ATLANTIC CITY, N.J. – A helicopter search of two New Jersey rivers Tuesday failed to turn up a glimpse of the dolphins that had been living there since last summer, perhaps an indication that the mammals have safely swum away.
The U.S. Coast Guard's Atlantic City station and scientists from the National Oceanic and Atmospheric Administration surveyed the Shrewsbury and Navesick rivers in Monmouth County for any sign of the bottlenose dolphins. They didn't find any.
Teri Frady, a NOAA spokeswoman, says the lack of dolphin sightings could mean the last five have escaped from the river.

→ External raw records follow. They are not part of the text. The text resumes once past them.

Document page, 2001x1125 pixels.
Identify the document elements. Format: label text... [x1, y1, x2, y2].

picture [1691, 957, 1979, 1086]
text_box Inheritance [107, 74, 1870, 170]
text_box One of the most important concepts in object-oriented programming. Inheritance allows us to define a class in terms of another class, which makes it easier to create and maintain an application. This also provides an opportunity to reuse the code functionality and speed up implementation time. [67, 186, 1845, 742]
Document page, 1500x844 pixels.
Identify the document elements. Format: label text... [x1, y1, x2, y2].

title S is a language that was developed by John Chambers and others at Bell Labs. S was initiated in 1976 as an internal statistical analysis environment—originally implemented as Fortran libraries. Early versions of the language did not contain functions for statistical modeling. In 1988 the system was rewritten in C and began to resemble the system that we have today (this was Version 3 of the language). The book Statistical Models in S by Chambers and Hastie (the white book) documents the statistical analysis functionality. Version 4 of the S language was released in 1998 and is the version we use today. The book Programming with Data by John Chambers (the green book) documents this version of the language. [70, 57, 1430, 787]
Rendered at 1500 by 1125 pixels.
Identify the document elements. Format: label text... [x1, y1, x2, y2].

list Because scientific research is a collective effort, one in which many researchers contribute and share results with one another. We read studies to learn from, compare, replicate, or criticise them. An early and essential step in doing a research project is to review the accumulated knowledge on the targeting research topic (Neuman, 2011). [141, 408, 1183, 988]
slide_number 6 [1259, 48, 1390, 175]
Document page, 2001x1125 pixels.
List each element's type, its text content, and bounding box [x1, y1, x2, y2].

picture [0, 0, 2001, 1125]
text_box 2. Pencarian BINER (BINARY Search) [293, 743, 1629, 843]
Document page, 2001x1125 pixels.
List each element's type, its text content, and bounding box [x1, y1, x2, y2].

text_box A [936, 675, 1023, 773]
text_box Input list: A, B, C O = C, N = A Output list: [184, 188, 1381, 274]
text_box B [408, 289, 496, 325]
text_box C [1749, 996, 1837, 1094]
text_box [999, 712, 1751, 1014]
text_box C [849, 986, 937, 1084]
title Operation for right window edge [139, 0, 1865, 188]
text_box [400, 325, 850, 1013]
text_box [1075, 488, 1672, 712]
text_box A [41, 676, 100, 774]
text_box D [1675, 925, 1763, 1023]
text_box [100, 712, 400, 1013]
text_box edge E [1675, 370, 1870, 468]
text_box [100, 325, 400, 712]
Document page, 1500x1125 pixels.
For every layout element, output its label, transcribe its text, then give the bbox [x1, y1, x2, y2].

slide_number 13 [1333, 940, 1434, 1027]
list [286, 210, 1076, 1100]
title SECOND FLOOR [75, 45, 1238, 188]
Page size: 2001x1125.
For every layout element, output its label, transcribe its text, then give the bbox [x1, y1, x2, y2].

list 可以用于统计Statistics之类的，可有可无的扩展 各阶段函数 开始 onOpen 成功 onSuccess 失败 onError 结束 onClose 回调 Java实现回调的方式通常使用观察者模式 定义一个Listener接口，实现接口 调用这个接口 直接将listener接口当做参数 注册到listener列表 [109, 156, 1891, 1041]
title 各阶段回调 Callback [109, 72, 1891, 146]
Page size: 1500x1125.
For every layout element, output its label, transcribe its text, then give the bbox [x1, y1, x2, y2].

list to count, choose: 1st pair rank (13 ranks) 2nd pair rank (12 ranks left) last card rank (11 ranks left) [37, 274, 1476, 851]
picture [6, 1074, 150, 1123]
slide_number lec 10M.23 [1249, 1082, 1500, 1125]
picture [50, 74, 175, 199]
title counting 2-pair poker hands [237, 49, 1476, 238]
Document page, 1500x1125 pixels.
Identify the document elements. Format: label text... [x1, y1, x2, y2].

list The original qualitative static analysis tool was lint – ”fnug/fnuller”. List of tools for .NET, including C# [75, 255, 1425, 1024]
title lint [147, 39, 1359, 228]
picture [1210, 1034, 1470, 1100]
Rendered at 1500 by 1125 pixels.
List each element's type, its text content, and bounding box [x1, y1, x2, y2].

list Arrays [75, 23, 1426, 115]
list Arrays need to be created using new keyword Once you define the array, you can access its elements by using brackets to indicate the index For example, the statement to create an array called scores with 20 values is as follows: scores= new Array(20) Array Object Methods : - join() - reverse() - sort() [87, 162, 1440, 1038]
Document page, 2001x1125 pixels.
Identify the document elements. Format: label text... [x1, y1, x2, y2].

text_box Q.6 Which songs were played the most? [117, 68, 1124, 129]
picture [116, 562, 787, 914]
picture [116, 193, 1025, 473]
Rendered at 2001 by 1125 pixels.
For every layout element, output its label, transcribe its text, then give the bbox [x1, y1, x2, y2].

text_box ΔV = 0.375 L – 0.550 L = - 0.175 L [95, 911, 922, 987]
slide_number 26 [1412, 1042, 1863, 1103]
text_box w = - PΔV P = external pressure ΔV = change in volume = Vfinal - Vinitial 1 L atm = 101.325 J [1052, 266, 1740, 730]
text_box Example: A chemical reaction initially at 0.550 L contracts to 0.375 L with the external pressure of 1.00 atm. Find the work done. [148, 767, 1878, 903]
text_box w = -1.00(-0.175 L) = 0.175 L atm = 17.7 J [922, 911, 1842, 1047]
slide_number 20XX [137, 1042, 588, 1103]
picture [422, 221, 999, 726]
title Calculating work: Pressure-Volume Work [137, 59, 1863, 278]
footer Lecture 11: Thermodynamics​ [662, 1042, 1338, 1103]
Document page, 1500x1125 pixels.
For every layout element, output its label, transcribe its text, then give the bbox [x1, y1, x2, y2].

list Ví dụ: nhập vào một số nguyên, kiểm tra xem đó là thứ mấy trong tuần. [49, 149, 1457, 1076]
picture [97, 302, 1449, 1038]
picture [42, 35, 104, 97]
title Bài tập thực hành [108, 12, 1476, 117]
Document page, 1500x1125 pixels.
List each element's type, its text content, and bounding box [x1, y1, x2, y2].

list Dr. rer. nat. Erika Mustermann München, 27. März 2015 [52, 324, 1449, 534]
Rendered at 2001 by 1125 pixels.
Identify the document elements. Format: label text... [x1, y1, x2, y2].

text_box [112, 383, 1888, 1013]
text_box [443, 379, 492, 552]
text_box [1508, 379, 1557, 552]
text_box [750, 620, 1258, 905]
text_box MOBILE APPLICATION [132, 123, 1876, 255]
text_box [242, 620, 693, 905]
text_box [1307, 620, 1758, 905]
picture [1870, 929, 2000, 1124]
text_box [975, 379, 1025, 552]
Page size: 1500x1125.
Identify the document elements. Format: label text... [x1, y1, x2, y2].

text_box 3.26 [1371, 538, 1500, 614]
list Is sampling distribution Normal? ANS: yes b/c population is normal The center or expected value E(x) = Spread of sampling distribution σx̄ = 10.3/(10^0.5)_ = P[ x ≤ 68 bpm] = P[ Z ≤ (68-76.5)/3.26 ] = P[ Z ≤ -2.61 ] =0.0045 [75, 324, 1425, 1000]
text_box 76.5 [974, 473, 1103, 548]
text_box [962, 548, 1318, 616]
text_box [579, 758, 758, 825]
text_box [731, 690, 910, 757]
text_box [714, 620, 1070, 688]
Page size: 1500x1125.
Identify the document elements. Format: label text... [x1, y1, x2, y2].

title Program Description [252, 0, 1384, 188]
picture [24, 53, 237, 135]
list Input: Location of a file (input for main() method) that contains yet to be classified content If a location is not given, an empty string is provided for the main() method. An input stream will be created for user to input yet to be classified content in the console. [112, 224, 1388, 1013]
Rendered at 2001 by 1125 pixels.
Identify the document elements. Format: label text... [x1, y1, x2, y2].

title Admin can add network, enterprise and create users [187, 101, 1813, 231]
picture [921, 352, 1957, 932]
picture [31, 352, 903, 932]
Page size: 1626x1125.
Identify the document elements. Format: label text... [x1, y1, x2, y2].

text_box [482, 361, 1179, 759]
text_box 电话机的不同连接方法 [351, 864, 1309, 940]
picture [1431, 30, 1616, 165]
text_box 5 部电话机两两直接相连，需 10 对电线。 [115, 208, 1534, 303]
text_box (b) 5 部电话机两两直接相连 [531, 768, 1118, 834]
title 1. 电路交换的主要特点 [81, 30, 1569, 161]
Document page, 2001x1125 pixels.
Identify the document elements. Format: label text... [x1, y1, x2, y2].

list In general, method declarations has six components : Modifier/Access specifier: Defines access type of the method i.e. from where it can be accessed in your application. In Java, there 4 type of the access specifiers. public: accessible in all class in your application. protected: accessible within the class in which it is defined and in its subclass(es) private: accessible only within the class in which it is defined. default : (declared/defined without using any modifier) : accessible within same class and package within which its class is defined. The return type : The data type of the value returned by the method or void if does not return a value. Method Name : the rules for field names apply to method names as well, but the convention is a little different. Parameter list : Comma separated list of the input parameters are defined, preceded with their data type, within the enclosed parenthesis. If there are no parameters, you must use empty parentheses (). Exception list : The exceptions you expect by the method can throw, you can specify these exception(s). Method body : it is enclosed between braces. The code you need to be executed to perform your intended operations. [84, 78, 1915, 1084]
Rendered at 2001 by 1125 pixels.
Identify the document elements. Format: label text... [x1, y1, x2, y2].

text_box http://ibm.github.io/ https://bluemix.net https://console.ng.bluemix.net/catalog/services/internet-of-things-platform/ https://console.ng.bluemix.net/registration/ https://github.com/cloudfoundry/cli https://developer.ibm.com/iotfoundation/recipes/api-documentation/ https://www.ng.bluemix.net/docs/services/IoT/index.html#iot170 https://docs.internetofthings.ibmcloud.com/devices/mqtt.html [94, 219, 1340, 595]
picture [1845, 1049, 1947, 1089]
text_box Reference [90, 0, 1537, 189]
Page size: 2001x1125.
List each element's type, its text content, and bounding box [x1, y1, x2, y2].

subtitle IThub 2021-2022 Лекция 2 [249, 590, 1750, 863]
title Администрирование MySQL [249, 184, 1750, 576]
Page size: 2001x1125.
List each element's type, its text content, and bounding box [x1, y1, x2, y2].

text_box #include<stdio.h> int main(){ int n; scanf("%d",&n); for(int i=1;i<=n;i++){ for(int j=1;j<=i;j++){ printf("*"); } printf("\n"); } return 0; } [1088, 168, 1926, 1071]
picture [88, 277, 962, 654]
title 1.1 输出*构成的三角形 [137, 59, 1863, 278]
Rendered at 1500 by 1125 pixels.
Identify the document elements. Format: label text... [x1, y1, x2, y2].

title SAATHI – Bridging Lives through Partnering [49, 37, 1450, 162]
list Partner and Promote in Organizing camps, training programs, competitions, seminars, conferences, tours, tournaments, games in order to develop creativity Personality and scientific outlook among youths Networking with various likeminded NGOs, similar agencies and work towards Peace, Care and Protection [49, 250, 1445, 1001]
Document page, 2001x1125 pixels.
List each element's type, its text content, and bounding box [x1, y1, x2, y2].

"Clearly, the fact that there were no live animals in the rivers and that there were no carcasses spotted is a good sign," she said.
The owner of a restaurant on the banks of the Shrewsbury says he and some of his employees saw the dolphins swim out into Sandy Hook Bay last month.
Three of the original 16 dolphins spotted in the river last June have died. The fate of the others is unknown.
The dolphins had been at the center of a tug-of-war between federal wildlife officials — who said they would leave the dolphins alone unless they appeared to be in imminent danger — and animal rescuers, who wanted them either removed or coaxed out of the river and back out to sea.
Local rescuers worried that waiting too long could invite a replay of a scenario that resulted in the deaths of four dolphins that lingered in the river in 1993. Ice eventually closed in on them, and they drowned.
The restaurant owner who said he saw the dolphins swim out to the bay said they did so right before the Shrewsbury froze over.
NOAA scientists say they believe the dolphins originally swam into the rivers to pursue fish they feed on.